抜粋文 =>

━━━━

大規模修繕にもDXの波が到来
建設業界全体でデジタルトランスフォーメーション(DX)が進んでいますが、マンションの大規模修繕においてもデジタル技術の活用が広がっています。ドローンによる建物診断、BIM(ビルディング・インフォメーション・モデリング)、ICTツールによる工事管理など、従来の方法と比べてコスト削減・品質向上・安全性確保に寄与する技術が実用化されています。
ドローンを活用した建物診断
従来の調査方法との違い
従来、外壁調査には仮設足場の設置やゴンドラ作業が必要で、調査だけでも数百万円のコストがかかっていました。ドローンに赤外線カメラを搭載して飛行させることで、足場なしで外壁全面の調査が可能になります。
ドローン調査のメリット
調査コストの大幅削減(足場不要)、調査期間の短縮(1日で全面撮影可能)、高所作業のリスク軽減、客観的なデータ記録が可能——と多くのメリットがあります。劣化診断の精度向上にも貢献しています。
注意点
ドローン調査は打診調査の完全な代替にはなりません。赤外線調査で異常が検出された箇所は、最終的に打診で確認する必要があります。また、航空法の規制により、都市部では飛行許可の取得が必要です。
BIMの活用
BIMとは
BIMは建物の3次元モデルに、材質・寸法・コスト・経年情報などのデータを紐づけた統合的なデジタルモデルです。新築工事での活用が先行していますが、大規模修繕への応用も進んでいます。
大規模修繕でのBIM活用例
建物の3Dモデル上で劣化箇所をマッピングし、修繕履歴を蓄積していくことで、次回の修繕計画に活用できます。長期修繕計画の見直しにおいても、BIMデータがあれば精度の高い工事数量の積算が可能です。
ICTツールによる工事管理
クラウド型工事管理システム
工事の進捗状況、写真記録、検査結果などをクラウド上で管理するシステムが普及しています。管理組合の修繕委員もリアルタイムで工事状況を確認でき、現場との情報共有がスムーズになります。

━━━━

抽出データ =>

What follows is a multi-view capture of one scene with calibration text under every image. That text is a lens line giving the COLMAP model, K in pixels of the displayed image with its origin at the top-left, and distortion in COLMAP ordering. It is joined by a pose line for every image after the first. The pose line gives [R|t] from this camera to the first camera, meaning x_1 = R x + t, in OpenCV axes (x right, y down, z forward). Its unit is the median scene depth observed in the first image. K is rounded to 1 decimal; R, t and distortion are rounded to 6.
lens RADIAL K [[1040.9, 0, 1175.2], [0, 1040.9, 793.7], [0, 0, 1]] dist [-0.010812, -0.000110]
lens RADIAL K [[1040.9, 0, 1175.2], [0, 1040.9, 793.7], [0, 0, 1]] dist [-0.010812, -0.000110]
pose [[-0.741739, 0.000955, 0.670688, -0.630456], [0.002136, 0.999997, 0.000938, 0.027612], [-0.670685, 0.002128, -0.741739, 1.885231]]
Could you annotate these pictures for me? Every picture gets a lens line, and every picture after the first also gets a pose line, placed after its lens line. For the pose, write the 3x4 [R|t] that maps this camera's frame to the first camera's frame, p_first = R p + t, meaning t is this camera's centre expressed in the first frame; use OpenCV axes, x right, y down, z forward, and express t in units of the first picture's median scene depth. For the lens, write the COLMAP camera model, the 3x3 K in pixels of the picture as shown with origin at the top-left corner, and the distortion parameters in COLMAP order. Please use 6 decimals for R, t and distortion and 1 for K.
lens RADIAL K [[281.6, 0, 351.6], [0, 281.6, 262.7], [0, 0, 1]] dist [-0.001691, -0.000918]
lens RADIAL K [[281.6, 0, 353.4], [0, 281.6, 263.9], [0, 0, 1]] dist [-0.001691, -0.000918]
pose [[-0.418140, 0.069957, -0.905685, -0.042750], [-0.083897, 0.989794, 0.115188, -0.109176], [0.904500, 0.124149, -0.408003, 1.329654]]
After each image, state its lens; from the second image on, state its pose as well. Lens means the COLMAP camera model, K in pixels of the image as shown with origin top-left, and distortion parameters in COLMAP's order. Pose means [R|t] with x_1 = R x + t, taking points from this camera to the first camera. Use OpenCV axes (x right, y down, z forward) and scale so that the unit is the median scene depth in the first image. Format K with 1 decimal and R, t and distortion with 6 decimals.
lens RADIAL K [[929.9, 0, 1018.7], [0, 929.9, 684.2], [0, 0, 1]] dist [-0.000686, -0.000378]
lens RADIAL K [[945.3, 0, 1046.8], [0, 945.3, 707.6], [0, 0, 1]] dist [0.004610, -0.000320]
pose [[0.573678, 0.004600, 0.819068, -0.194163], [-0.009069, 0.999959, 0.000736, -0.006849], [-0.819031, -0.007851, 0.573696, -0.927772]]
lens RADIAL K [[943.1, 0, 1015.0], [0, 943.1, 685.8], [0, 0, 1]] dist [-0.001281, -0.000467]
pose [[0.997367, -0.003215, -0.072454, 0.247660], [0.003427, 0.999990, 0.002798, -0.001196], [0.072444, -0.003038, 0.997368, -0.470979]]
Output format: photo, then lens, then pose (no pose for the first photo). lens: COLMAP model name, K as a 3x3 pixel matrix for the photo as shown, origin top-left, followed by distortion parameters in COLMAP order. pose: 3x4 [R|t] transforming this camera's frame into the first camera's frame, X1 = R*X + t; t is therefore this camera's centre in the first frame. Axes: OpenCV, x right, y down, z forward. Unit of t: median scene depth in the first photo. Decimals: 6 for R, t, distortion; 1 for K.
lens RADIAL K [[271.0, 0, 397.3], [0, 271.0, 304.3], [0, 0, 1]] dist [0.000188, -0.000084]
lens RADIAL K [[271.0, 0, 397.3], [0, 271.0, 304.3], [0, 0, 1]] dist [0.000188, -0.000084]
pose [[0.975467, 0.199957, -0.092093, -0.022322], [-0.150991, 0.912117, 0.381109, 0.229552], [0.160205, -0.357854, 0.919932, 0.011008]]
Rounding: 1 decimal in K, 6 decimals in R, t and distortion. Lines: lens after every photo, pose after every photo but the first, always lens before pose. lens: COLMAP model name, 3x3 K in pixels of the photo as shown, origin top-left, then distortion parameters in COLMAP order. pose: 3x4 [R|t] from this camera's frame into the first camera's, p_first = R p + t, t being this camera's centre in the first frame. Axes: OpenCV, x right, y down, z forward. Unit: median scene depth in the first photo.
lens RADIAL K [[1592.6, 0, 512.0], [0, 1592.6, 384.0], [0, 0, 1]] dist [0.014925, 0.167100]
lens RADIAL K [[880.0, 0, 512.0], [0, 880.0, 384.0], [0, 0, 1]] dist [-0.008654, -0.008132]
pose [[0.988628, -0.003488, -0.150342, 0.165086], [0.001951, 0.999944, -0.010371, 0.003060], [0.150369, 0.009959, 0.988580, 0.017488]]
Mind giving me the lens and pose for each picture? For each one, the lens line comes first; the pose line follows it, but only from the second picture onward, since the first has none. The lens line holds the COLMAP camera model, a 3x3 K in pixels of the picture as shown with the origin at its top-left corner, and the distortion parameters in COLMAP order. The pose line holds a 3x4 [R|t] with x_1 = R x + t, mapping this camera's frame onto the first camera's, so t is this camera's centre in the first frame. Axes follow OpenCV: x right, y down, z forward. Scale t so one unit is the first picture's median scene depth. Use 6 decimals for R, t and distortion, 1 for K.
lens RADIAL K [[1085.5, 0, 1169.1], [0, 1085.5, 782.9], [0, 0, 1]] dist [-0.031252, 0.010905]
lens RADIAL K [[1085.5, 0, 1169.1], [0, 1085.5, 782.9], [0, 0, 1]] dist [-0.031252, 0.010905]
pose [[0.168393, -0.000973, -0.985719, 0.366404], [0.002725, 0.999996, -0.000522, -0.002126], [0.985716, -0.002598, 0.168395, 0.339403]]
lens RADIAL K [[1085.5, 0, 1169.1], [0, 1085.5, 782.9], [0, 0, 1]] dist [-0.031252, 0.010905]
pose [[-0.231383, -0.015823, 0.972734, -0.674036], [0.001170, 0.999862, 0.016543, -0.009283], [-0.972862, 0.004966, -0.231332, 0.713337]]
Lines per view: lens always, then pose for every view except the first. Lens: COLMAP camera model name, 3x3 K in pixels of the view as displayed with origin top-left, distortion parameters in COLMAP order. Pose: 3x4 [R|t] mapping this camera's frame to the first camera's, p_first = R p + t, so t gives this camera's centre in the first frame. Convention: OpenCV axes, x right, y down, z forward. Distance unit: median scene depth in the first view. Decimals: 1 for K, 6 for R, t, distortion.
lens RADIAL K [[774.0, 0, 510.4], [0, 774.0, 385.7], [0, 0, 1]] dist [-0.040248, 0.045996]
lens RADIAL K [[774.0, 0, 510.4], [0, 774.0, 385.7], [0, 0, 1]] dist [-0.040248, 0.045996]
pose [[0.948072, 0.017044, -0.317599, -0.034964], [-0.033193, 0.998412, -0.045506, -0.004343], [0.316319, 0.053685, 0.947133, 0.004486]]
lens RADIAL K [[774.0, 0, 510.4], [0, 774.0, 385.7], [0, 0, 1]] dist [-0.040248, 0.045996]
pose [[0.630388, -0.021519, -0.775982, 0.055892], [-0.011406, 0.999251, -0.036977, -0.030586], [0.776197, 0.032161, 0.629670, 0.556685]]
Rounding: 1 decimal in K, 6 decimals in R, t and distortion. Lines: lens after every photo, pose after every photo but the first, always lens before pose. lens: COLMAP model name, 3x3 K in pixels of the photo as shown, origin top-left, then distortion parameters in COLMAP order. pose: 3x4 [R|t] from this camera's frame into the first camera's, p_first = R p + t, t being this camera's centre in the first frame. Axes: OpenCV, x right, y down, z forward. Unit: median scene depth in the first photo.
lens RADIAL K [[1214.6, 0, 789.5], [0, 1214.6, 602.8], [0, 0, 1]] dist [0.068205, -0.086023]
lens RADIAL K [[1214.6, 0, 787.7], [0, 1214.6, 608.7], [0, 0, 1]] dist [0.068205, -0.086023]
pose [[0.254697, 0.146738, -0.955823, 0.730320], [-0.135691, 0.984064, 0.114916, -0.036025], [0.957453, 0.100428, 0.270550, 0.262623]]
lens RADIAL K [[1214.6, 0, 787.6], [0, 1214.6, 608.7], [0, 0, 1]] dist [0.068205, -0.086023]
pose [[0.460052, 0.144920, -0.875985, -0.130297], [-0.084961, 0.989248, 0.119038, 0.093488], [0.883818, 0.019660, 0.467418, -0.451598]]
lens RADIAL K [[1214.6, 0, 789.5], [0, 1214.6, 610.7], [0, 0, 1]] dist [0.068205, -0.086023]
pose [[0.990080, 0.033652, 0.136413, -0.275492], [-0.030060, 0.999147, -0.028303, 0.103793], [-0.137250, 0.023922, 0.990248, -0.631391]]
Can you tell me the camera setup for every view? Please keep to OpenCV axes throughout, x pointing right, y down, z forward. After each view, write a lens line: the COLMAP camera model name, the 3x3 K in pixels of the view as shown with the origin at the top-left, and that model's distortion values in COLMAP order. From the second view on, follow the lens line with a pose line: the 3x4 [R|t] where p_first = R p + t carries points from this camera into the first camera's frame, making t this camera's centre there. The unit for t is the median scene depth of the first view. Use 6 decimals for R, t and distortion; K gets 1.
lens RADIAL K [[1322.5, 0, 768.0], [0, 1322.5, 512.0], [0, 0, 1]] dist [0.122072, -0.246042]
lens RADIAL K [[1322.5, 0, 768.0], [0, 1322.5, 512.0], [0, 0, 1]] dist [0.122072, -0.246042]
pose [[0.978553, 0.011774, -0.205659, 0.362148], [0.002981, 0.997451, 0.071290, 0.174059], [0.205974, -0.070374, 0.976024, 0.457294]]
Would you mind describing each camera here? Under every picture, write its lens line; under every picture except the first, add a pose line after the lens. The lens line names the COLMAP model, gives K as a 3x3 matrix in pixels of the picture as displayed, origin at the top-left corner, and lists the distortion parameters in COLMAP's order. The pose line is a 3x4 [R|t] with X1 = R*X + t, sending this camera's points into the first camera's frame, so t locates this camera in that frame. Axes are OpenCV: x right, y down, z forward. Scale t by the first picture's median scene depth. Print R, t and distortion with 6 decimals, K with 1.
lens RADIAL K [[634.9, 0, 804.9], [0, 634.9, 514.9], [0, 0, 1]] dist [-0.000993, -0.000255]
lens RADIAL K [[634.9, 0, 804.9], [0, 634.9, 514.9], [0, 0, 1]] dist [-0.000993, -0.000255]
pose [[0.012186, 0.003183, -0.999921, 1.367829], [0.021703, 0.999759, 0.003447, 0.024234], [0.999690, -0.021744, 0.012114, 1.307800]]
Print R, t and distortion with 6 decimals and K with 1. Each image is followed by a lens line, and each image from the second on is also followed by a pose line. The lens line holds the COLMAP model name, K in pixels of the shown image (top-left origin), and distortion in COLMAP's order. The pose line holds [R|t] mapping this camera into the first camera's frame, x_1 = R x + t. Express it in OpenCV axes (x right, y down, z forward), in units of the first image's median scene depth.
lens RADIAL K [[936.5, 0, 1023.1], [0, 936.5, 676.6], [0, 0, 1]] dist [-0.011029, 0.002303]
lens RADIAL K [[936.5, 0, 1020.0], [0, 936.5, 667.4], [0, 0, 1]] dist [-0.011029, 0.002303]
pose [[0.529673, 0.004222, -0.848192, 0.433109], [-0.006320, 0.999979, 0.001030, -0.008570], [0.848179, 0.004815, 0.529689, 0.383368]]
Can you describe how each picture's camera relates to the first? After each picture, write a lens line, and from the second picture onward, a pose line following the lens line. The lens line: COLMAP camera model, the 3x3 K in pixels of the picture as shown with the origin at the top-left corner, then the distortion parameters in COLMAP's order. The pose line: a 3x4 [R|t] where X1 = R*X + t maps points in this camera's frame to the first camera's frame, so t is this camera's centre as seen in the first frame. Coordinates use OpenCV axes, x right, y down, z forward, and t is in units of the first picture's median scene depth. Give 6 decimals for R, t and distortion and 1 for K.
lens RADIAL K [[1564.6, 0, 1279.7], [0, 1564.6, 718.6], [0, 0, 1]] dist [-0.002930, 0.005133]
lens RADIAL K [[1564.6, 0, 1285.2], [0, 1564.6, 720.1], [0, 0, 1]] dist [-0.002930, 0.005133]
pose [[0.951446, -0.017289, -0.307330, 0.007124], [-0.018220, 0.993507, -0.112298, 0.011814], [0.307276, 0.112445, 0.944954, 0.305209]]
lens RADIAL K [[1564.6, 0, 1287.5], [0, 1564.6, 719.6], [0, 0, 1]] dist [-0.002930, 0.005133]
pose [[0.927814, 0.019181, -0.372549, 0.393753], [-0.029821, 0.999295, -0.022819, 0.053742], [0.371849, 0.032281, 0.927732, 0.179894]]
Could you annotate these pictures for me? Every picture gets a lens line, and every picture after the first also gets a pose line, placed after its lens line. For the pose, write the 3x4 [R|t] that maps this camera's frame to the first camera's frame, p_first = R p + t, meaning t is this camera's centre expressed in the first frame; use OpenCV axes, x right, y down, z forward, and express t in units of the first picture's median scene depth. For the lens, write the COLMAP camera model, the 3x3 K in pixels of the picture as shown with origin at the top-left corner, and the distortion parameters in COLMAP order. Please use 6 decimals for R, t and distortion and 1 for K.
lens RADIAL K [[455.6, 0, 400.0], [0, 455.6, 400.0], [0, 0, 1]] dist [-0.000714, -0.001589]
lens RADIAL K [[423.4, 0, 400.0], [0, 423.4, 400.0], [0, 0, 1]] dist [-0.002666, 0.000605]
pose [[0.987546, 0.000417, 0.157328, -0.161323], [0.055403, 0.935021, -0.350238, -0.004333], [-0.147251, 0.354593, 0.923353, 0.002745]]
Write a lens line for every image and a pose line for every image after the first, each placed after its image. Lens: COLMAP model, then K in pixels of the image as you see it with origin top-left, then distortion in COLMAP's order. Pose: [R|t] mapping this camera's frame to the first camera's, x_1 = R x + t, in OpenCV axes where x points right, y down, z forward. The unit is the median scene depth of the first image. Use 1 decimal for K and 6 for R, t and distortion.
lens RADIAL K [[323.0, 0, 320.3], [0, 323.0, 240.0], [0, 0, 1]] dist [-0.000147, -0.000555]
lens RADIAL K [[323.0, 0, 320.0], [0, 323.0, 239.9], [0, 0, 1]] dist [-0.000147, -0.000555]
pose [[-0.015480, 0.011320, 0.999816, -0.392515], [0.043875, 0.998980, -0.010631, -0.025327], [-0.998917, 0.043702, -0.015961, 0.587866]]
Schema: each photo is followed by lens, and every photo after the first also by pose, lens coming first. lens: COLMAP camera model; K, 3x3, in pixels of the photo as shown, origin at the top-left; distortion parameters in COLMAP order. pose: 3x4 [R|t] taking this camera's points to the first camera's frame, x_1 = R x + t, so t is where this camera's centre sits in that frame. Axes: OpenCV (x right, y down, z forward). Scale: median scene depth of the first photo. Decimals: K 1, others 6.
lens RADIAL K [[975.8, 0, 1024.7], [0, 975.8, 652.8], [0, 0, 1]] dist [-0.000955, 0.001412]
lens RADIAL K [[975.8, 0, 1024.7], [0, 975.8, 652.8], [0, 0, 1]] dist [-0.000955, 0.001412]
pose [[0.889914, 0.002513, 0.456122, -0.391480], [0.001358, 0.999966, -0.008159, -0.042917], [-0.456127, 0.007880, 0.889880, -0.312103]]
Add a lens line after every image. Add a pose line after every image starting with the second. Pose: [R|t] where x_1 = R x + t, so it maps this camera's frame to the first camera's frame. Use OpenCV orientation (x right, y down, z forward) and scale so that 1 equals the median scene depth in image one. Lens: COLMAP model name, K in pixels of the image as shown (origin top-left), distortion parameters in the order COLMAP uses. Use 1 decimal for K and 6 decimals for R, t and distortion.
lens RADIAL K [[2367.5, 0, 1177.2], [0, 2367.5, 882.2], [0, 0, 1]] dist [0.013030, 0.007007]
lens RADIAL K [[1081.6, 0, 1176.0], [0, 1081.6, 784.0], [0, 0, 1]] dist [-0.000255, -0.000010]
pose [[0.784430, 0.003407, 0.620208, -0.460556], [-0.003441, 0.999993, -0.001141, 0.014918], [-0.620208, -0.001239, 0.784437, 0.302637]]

━━━━

指示 => 抜粋文でドローン調査のメリットとして「と多くのメリットがあります」の前に挙げられている項目を、括弧内の補足も含めてすべて書き出してください。

回答 =>
・調査コストの大幅削減(足場不要)
・調査期間の短縮(1日で全面撮影可能)
・高所作業のリスク軽減
・客観的なデータ記録が可能